Некоторое время Люк смотрел на бутылку и на сигарету в руке.
— Я боюсь, Мерси. Боюсь. — Он выглядел совершенно потрясенным. — То, что написали сегодня в газете… Что, если…
— Не говори так. Не надо. Даже не думай. Это не он.
— Ты не понимаешь. Ничего не понимаешь. Перед тем как исчезнуть, он целую неделю встречался с Ленор Арчер. Для Беглеца это рекорд. Обычно подружки у него и дня не держались, не говоря уж о неделе. Не умел давать им радость и сохранять в них эту радость. Как ни странно, он считал женщин своими врагами. Может, оттого что в начальной школе у него преподавали одни женщины. Он был упрямцем и не мог убедить их в том, что не дурак. Ведь в школе его считали тупоумным. Однако дураком он не был — просто боялся, что о нем плохо подумают, если он сделает что-нибудь не так, и отказывался отвечать. Маленький, грустный мальчуган — так говорил о нем отец. Коротышка, как я. Маленький и грустный. Мне он тоже запомнился грустным еще с того времени, когда я был совсем малышом, а он уже четырнадцати или пятнадцатилетним. Он всегда хотел заслужить одобрение людей, но не знал как. И, похоже, считал, что ему требовалось от людей разрешение на то, чтобы жить.

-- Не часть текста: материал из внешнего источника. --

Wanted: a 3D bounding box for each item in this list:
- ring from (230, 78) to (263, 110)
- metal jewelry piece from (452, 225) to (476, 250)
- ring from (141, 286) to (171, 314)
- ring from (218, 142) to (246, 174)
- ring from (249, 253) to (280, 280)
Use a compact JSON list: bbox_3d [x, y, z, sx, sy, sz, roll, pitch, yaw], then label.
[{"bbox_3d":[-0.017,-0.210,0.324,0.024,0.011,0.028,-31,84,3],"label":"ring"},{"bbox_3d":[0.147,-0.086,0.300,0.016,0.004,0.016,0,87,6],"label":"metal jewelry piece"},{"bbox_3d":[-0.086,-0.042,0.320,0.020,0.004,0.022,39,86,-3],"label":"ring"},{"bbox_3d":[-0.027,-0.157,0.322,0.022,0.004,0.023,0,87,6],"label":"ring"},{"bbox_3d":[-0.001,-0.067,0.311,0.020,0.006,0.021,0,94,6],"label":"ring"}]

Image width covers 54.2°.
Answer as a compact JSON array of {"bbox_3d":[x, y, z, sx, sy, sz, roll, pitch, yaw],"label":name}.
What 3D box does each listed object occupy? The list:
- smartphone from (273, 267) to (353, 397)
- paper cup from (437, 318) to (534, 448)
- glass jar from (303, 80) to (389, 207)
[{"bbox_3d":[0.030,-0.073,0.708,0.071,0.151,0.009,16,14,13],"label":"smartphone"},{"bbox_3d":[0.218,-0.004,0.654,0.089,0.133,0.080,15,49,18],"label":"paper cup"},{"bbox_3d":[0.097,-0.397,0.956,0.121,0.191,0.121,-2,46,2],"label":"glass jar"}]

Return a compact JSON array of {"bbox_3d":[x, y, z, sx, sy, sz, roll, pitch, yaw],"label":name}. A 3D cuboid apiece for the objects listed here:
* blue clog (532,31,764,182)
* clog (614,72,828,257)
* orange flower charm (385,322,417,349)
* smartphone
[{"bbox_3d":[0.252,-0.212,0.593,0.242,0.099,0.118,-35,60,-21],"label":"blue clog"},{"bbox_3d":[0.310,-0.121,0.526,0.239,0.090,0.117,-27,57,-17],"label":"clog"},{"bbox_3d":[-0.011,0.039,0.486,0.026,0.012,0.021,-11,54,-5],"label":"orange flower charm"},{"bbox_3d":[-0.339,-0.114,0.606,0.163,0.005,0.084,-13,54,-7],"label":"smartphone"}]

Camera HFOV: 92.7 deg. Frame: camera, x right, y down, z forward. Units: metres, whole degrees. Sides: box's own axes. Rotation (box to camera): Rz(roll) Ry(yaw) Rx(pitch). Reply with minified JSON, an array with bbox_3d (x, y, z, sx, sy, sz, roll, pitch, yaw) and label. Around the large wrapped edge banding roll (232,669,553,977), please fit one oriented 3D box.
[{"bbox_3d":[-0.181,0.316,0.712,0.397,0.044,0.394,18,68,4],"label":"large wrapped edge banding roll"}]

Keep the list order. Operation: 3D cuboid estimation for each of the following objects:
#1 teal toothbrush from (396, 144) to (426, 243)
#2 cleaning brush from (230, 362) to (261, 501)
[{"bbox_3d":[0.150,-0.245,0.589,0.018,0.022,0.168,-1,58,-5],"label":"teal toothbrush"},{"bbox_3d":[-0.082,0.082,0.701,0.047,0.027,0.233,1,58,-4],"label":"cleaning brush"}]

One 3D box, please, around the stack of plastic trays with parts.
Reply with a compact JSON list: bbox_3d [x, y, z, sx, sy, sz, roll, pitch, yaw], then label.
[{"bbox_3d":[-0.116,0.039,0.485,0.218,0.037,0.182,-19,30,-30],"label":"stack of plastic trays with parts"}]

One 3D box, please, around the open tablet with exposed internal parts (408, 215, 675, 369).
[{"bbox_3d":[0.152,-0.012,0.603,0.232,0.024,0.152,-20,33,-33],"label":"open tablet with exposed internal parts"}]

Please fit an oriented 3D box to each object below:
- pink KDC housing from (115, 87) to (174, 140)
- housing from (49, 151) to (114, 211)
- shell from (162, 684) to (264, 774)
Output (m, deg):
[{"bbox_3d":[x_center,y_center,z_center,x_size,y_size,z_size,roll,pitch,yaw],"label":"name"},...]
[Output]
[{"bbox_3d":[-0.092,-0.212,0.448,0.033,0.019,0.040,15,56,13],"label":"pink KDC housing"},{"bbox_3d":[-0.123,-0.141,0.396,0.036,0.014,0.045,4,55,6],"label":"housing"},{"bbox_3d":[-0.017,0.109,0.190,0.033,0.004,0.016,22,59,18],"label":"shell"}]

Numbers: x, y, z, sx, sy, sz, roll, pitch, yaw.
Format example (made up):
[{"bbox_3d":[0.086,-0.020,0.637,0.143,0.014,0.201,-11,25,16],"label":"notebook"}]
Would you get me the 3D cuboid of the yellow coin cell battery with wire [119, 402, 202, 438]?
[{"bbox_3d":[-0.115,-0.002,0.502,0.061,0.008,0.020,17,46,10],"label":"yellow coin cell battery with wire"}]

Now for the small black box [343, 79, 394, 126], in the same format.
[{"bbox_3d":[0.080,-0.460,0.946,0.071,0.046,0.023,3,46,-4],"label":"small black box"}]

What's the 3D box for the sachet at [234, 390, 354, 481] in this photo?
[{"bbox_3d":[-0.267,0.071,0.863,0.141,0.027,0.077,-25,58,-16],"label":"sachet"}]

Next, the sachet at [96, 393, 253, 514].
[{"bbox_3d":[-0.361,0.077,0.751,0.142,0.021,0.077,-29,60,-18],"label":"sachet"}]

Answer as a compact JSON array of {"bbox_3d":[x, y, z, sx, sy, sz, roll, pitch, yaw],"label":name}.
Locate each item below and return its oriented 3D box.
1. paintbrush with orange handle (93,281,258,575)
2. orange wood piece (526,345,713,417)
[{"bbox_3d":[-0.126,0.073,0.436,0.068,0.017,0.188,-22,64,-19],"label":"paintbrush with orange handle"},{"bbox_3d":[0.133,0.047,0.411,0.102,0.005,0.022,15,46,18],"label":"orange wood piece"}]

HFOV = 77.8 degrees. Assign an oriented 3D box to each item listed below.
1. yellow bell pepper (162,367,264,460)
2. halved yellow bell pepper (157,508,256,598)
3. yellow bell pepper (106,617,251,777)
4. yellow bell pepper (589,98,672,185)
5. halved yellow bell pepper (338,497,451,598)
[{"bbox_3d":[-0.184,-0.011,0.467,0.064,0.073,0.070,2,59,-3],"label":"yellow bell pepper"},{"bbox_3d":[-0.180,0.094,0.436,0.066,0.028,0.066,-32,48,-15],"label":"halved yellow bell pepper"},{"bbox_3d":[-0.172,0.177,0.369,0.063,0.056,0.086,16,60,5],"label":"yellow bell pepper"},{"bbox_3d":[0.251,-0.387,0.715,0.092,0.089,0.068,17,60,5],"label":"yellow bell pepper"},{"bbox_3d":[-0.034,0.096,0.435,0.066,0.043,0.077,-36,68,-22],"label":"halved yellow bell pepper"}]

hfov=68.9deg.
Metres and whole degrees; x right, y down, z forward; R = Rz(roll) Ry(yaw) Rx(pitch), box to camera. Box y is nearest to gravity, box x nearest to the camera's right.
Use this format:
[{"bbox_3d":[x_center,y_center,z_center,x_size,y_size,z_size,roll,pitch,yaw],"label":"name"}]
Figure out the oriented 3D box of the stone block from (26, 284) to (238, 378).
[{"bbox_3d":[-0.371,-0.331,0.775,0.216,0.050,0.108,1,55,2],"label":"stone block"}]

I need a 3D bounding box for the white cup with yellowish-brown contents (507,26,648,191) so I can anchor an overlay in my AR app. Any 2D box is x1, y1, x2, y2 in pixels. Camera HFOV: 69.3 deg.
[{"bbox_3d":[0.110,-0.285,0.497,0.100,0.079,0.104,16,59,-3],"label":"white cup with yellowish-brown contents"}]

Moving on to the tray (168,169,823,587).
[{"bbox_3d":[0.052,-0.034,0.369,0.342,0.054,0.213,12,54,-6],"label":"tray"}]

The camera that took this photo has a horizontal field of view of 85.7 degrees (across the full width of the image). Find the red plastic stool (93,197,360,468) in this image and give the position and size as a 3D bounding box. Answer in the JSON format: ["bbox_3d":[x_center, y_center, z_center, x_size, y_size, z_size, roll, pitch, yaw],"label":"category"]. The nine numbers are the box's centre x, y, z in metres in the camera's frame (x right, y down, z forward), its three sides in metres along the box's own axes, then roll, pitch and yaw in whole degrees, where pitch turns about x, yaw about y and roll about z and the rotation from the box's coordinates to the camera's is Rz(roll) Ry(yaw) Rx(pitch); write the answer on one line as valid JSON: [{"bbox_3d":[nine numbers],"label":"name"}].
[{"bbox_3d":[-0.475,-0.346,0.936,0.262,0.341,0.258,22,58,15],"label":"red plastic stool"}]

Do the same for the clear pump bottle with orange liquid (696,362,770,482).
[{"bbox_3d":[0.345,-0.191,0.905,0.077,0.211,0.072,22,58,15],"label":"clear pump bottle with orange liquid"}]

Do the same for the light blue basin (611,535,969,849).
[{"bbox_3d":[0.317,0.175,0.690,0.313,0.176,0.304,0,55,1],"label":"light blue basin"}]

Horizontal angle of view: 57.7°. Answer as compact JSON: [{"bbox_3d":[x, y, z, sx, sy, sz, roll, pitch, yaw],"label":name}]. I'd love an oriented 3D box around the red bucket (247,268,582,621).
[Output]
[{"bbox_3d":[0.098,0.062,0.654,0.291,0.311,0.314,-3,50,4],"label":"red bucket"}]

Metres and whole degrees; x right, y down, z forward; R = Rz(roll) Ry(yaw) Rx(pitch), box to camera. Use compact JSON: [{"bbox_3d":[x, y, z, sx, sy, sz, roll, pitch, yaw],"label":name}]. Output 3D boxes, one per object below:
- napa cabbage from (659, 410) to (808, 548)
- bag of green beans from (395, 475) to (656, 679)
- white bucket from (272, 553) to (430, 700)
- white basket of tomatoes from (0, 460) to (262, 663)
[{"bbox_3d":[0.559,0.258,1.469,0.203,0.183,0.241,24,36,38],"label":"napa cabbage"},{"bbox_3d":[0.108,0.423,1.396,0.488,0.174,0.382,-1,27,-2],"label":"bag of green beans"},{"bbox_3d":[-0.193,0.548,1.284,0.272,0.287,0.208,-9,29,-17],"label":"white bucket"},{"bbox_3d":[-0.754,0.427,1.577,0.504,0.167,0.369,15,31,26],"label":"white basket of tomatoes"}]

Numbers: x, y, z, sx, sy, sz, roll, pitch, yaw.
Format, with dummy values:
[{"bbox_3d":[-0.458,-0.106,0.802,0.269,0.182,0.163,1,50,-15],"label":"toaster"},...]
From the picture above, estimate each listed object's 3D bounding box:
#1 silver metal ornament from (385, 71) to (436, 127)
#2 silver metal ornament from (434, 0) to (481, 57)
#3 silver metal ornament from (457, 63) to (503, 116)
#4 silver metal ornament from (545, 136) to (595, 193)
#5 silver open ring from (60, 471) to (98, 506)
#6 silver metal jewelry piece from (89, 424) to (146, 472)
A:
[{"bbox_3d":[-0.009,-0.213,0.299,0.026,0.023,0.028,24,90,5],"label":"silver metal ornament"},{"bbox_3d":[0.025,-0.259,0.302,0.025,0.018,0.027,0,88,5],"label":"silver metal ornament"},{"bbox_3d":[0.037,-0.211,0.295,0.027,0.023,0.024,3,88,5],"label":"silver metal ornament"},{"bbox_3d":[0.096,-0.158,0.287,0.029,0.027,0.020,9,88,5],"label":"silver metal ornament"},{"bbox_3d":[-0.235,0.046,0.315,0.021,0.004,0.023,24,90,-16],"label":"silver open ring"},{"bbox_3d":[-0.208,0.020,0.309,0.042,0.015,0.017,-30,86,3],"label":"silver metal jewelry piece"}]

Мерси слушала и ничего не говорила.
На веранду вошел Рэгс, потерся о ногу Люка, уселся на пол и приступил к сложнейшему процессу умывания: мордочка, ушки, лапки, грудка — все пушистые места, которые отличали его персону от других котов. У каждой кошки все — и холка, и бакенбарды, и уши в своем роде уникальны, а все вместе создают образ именно этого животного. Давно наблюдая за кошками, Мерси пришла к выводу, что людям стоит у них поучиться, как себя преподносить. Кошка всегда грациозна, никогда не теряет достоинства. В кошке живет ощущение собственной личности, а человек либо успел его забыть, либо никогда не знал. Все, что у вас есть, — это вы сами. Вы сами — это то, что вам дано. Все, что вам дано, — это определенность вашей персоны.
Люк наконец откинулся назад, открыл вторую бутылку «Слимана» и глотнул пива.
— Почему тебе кажется, что ты знаешь этого человека — торговца или кто он там? — спросила Мерси.
— Голос. Надтреснутый, грубый, злой. Такие слышишь только в глухой тьме: Ща я тя уделаю, — голос полуночника.
— Интересно, — хмыкнула Мерси, — таких голосов никогда не бывает у женщин. Только у мужчин. Ни разу не слышала, чтобы женщина говорила подобным голосом, хотя женщина, если захочет, может нагнать на человека еще какой страх божий. Но ее голос не… как бы это сказать… не…
— Не убивает, — подсказал Люк. — Леденит душу, но убить не способен, — он грустно улыбнулся.